Dan Ebener succinctly states in a guest opinion piece in this week’s Catholic Messenger that “We are quick to resort to military solutions because we lack the strength, wisdom and know-how to resolve international conflicts in peaceful ways. The problem is not that peacemaking has been tried and failed. Nonviolent means have not been tried.”
Dan knows a thing or two about peacemaking. He has been actively involved in confliction resolution efforts for years and facilitates collaboration in and among parishes in our Davenport Diocese where he serves as director of stewardship and parish planning.  Dan, a professor at St. Ambrose University in Davenport, has also authored books on servant leadership and on leadership wisdom from the beatitudes.
He recommended that I read an essay by the late Eileen Egan, a Pacem in Terris Peace and Freedom Award recipient, who examined the implications of the beatitudes for our times.  Although Egan died 13 years ago, I believe her essay “The Beatitudes, the Works of Mercy, and Pacifism” carries an important message for those of us wondering how to respond to the crisis in Syria.
She provides real-life examples of how war contradicts the beatitudes. Regarding the second beatitude, “Happy are the merciful: for they shall obtain mercy,” Egan noted that when it comes to war, “the works of mercy are not merely interrupted, but in an obscene way, reversed.  She noted that 750,000 acres of crop-producing land in France remained riddled with mines after World War II, a consequence of a Nazi strategy to spread hunger among civilian populations long after fighting had ceased. In Vietnam, herbicides were sprayed in enemy territory to cut off food supplies to opposing forces. The devastation had lasting impacts.

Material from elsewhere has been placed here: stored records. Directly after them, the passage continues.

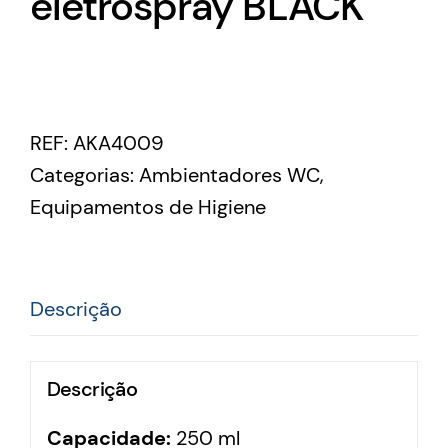
eletrospray BLACK
REF:
AKA4009
Categorias:
Ambientadores WC
,
Equipamentos de Higiene
Descrição
Descrição
Capacidade:
250 ml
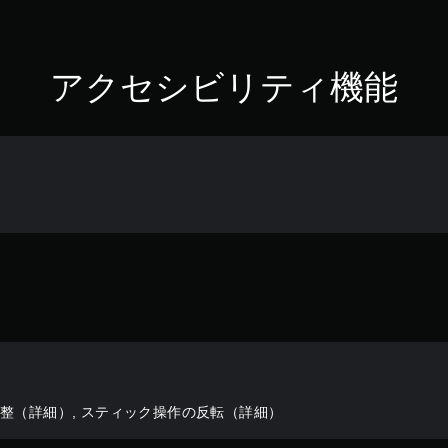
アクセシビリティ機能
整（詳細）, スティック操作の反転（詳細）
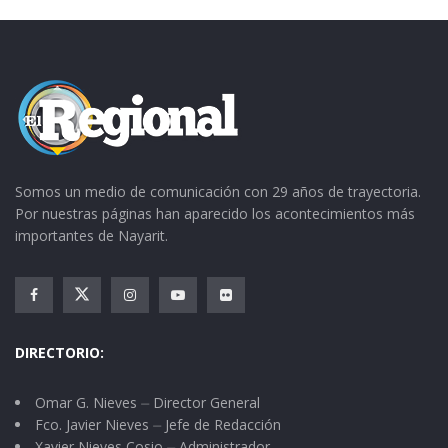
Somos un medio de comunicación con 29 años de trayectoria.
Por nuestras páginas han aparecido los acontecimientos más
importantes de Nayarit.
DIRECTORIO:
Omar G. Nieves ⏤ Director General
Fco. Javier Nieves ⏤ Jefe de Redacción
Xavier Nieves Cosio ⏤ Administrador.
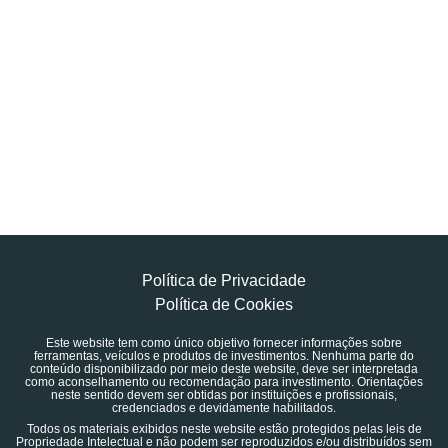
Política de Privacidade
Política de Cookies
Este website tem como único objetivo fornecer informações sobre
ferramentas, veículos e produtos de investimentos. Nenhuma parte do
conteúdo disponibilizado por meio deste website, deve ser interpretada
como aconselhamento ou recomendação para investimento. Orientações
neste sentido devem ser obtidas por instituições e profissionais,
credenciados e devidamente habilitados.
Todos os materiais exibidos neste website estão protegidos pelas leis de
Propriedade Intelectual e não podem ser reproduzidos e/ou distribuídos sem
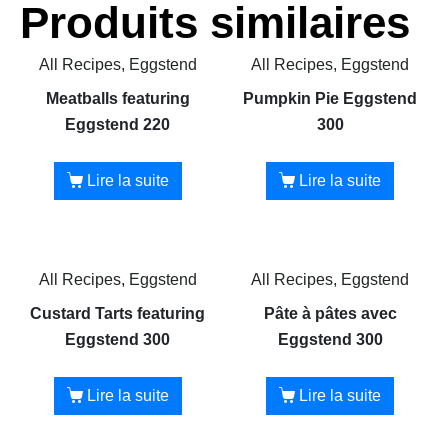
Produits similaires
All Recipes, Eggstend
All Recipes, Eggstend
Meatballs featuring
Pumpkin Pie Eggstend
Eggstend 220
300
Lire la suite
Lire la suite
All Recipes, Eggstend
All Recipes, Eggstend
Custard Tarts featuring
Pâte à pâtes avec
Eggstend 300
Eggstend 300
Lire la suite
Lire la suite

“Since World War II,” Egan noted in her 1982 essay, “conflicts in India, China, Korea, Vietnam, and the Middle East have generated at least twenty-five million homeless refugees, tossed about the world like ‘loose grains of sand.’”
Sheltering the homeless, one of the works of mercy, is becoming a monumental task as a consequence of war. The UN refugee agency UNHCR reported Aug. 23 that one million Syrian children have been registered as refugees as a result of their country’s civil war, now in its third year. Children now account for half of all refugees in the Syrian conflict.(
“The youth of Syria are losing their homes, their family members and their futures. Even after they have crossed a border to safety, they are traumatized, depressed and in need of hope,” the website quoted High Commissioner Antonio Guterres of UNHCR.
President Obama is calling for a limited strategic strike against the Assad regime: quick and out.  A decade ago our country invaded Iraq because of its alleged possession of weapons of mass destruction that threatened our security. Countless lives have been lost, maimed or ruined as a consequence of an invasion that grew into a nearly decade-long war.
Egan reminds us in her essay that Jesus calls us to be merciful to our enemies. Our nation’s desire for a quick-fix to the crisis in Syria is understandable because people are suffering and dying. But a solution involving a military attack could result in even greater suffering in the long run.
Last weekend a local newspaper published an item about Pope Francis expressing anguish about the situation in Syria and calling for a day of prayer and fasting on Sept. 7 in response. For me, his request is the best choice we can make to help guide us toward the best solution to a humanitarian crisis.